TensorCast.jl Eror when calcualte gradients with zygote

i get the folowing error when i try to calcualte gradients:

ERROR: Scalar indexing is disallowed. Invocation of getindex resulted in scalar indexing of a GPU array. This is typically caused by calling an iterating implementation of a method. Such implementations do not execute on the GPU, but very slowly on the CPU, and therefore should be avoided.

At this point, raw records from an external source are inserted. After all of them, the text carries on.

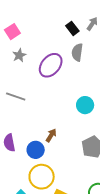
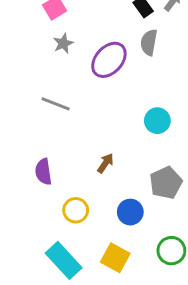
blue circle: (36, 150) -> (130, 212), moved
yellow circle: (42, 177) -> (76, 210), moved, size x0.7

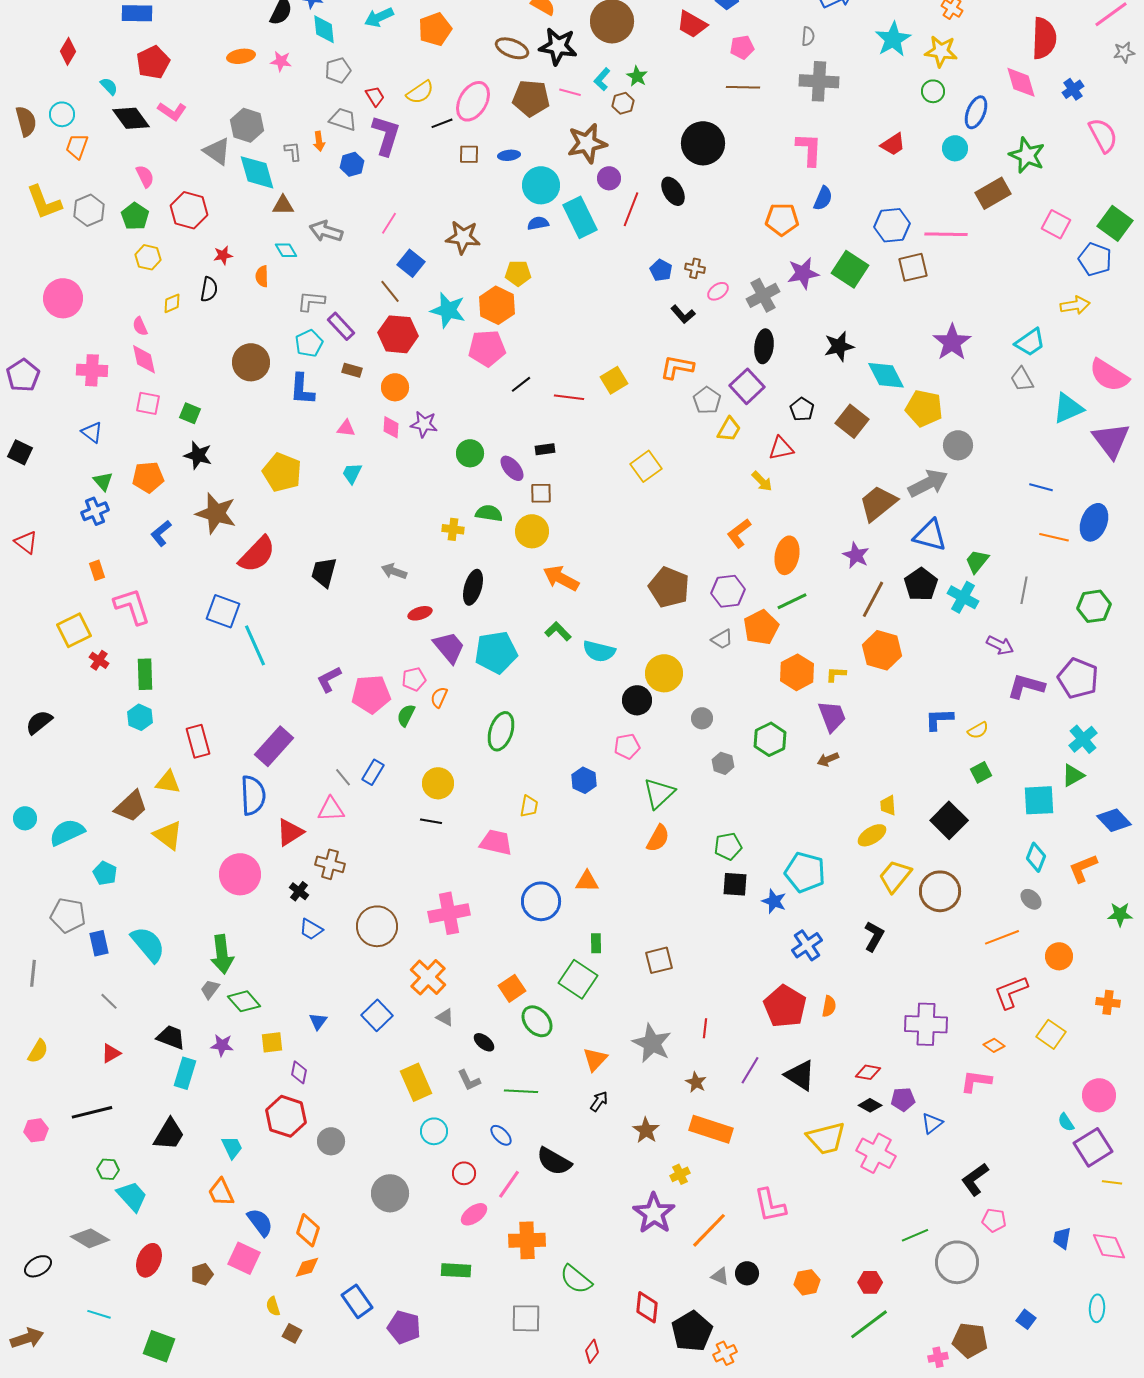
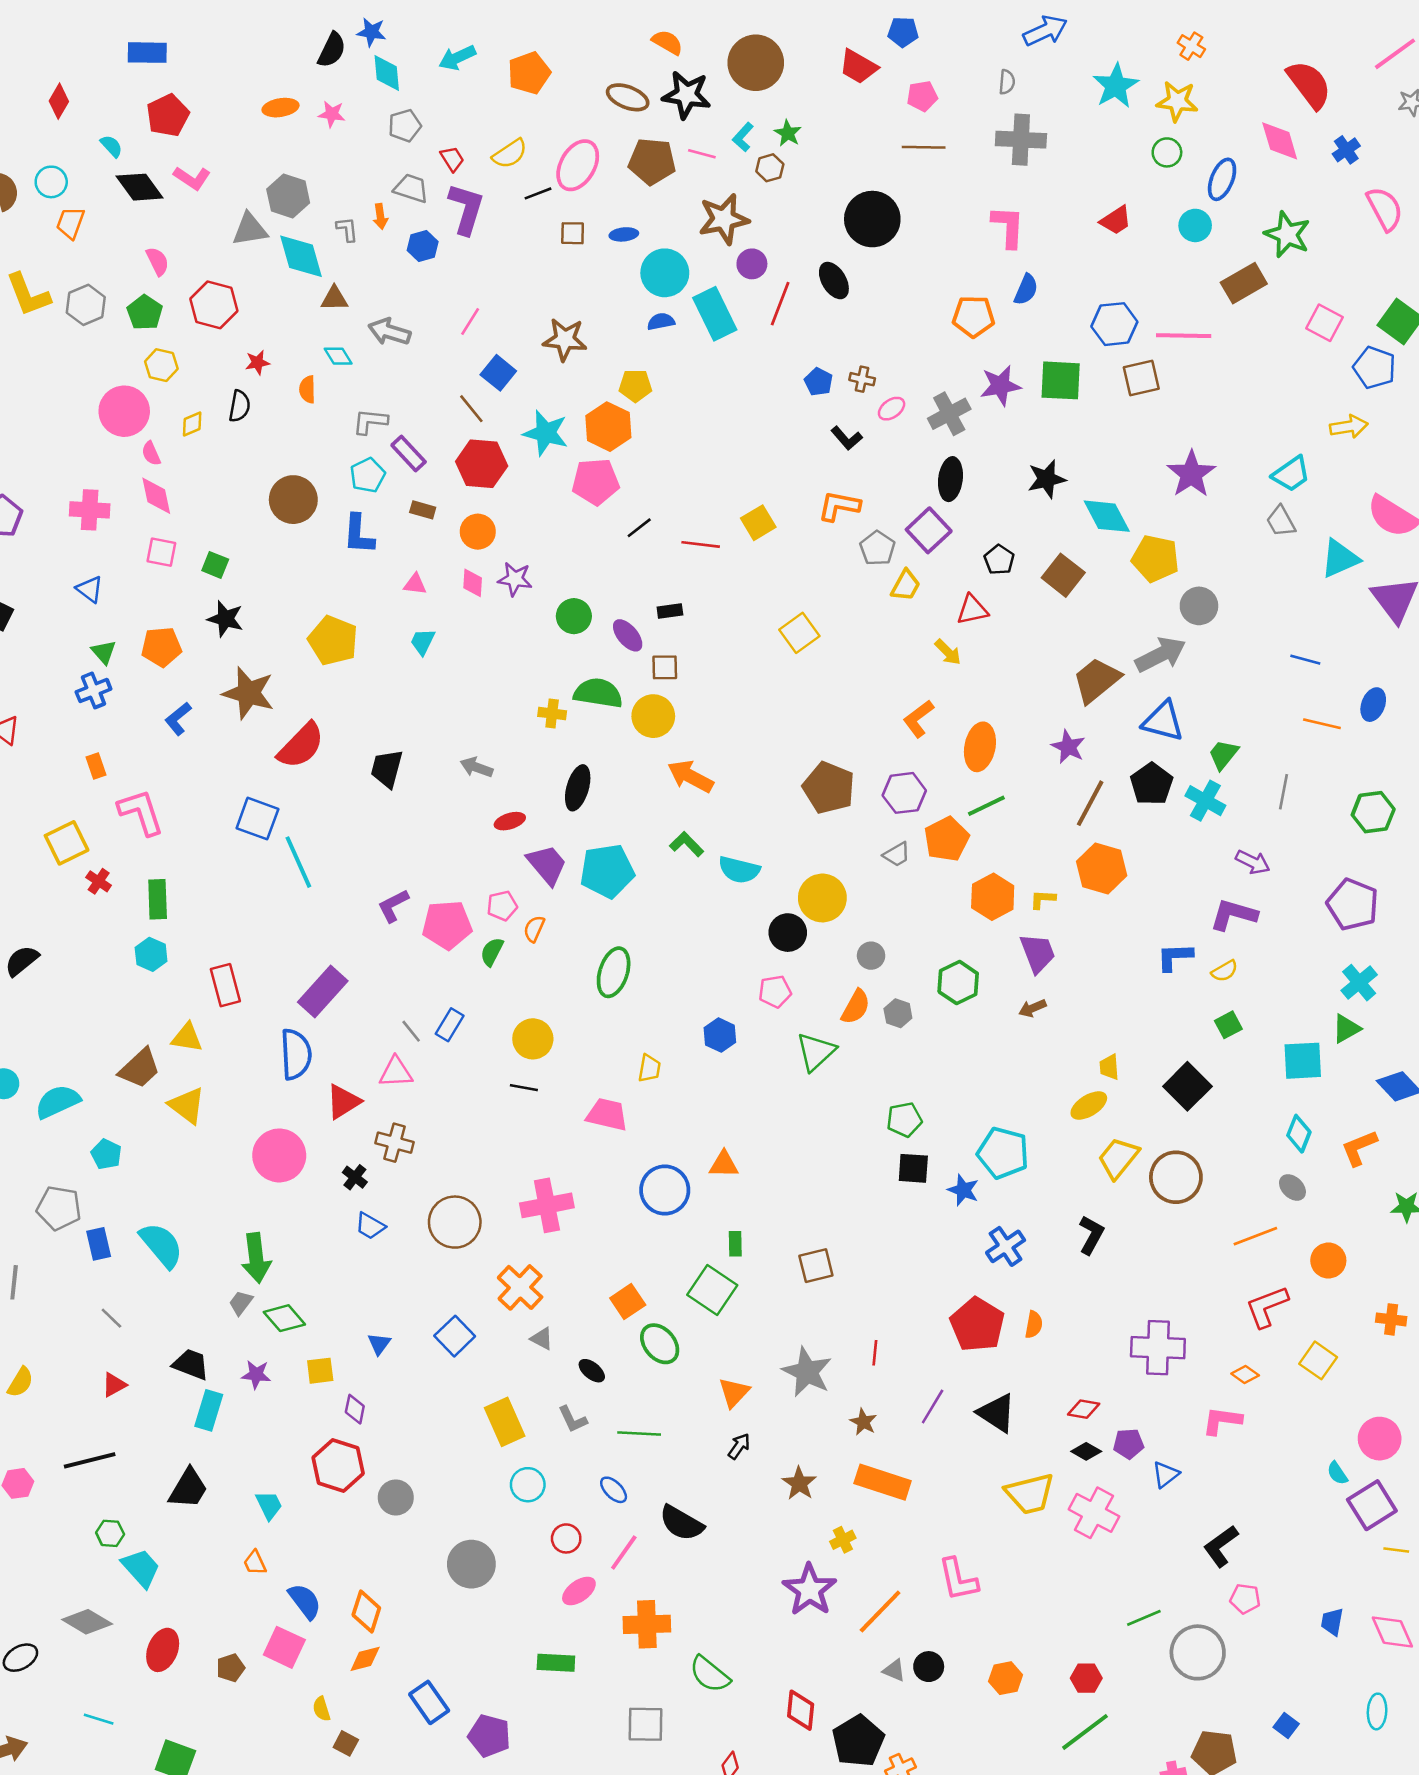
red semicircle: (1044, 38) -> (1309, 85), turned -39
gray triangle: (217, 151) -> (250, 229), turned -44
green square: (850, 269) -> (1061, 380), turned -30
pink circle: (63, 298) -> (124, 411), moved
green semicircle: (489, 513) -> (598, 693), size x1.4
blue ellipse: (1094, 522) -> (1373, 705), size x0.7
purple L-shape: (1026, 686) -> (1234, 915), moved
orange semicircle: (658, 838) -> (856, 1007), moved
orange trapezoid: (221, 1192) -> (255, 1563), size x0.7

If you want to allow scalar iteration, use allowscalar or @allowscalar to enable scalar iteration globally or for the operations in question. Stacktrace:

using TensorCast
using Flux, AMDGPU, OMEinsum
using OMEinsum

struct LayerNorm{T<:AbstractArray}
    g::T
end

function LayerNorm(dim::Int)
    g = ones(Float32, (1, 1, dim, 1))
    LayerNorm(g)
end

Flux.@layer :expand LayerNorm

function (ln::LayerNorm)(x)
    dims = 3
    eps::Float32 = 1e-5
    μ = mean(x; dims=dims)
    σ² = var(x; dims=dims)
    x_normalized = (x .- μ) .* sqrt.((eps .+ σ²))
    return x_normalized .* ln.g
end


struct LinearAttention{T<:Chain,S<:Conv}
    scale::Float32
    heads::Int
    to_qkv::S
    to_out::T
end


function LinearAttention(dim::Int; heads::Int=4, dim_head::Int=32)
    scale::Float32 = dim_head^-0.5
    hidden_dim = dim_head * heads
    to_qkv = Conv((1, 1), dim => hidden_dim * 3, bias=false)
    to_out = Chain(
        Conv((1, 1), hidden_dim => dim),
        LayerNorm(dim)  # Assuming a LayerNorm implementation as earlier
    )
    return LinearAttention(scale, heads, to_qkv, to_out)
end

Flux.@layer :expand LinearAttention
using Statistics: mean, var
function (la::LinearAttention)(x::ROCArray)
    h, w, c, b = size(x)
    qkv = Flux.chunk(la.to_qkv(x), 3; dims=3)
    q, k, v = qkv
    q, k, v = q[:, :, :, :], k[:, :, :, :], v[:, :, :, :]
    @cast q[c, (x, y), h, b] |= q[x, y, (c, h), b] h in 1:la.heads
    @cast k[c, (x, y), h, b] |= k[x, y, (c, h), b] h in 1:la.heads
    @cast v[c, (x, y), h, b] |= v[x, y, (c, h), b] h in 1:la.heads
    println(typeof(q))

    q = softmax(q, dims=1)
    k = softmax(k, dims=2)

    q *= la.scale

    v /= (h * w)
    println("typeof of k", typeof(k))
    println("typeof v", typeof(v))


    context = ein"dnhb,enhb->dehb"(k, v)
    println(typeof(context))

    # println("context: ", size(context))
    out = ein"dehb,dnhb->enhb"(context, q)
    println(typeof(out))
    # println("out: ", size(out))

    @cast out[x, y, (c, h), b] |= out[c, (x, y), h, b] (h in 1:la.heads, x in 1:h, y in 1:w)
    println(typeof(out))
    return la.to_out(out)
end


x = AMDGPU.randn(256, 256, 64, 8)
loss, grad = Flux.withgradient(layer) do l
    a = layer(x)
    sum(a)
end //this doen't work
layer(x) //this works

type of q is RocArry on inference but it is Base.ReshapedArray{Float32, 4, TransmuteDims.TransmutedDimsArray{Float32, 5, (3, 1, 2, 4, 5), (2, 3, 1, 4, 5), ROCArray{Float32, 5, AMDGPU.Runtime.Mem.HIPBuffer}}, NTuple{4, Base.MultiplicativeInverses.SignedMultiplicativeInverse{Int64}}}

on calculating gradients

Apr 26 '24 17:04 countradooku

Does OMEinsum support AMD at all?

TensorCast should in principle support everything. It is by default as lazy as possible, and hence returns things like Base.ReshapedArray, and some GPU things have trouble working through these wrappers. Replacing := with |= is how you ask this package to be less lazy.

Apr 26 '24 18:04 mcabbott

yes. i personally added suport to it

Apr 26 '24 19:04 countradooku

ywah. i did that (as i was saying on salck) to directly get arrays an not .ReshapedArray

Apr 26 '24 19:04 countradooku

Sorry the code does have |=.

Can you figure out what operation is causing the problem? There are 4 @cast and two @ein, what's the minimal example which causes this? Can you make gradient return a surprising type?

(I cannot run this locally)

Apr 26 '24 19:04 mcabbott

Actually yes This

v /= (h * w)

Apr 26 '24 20:04 countradooku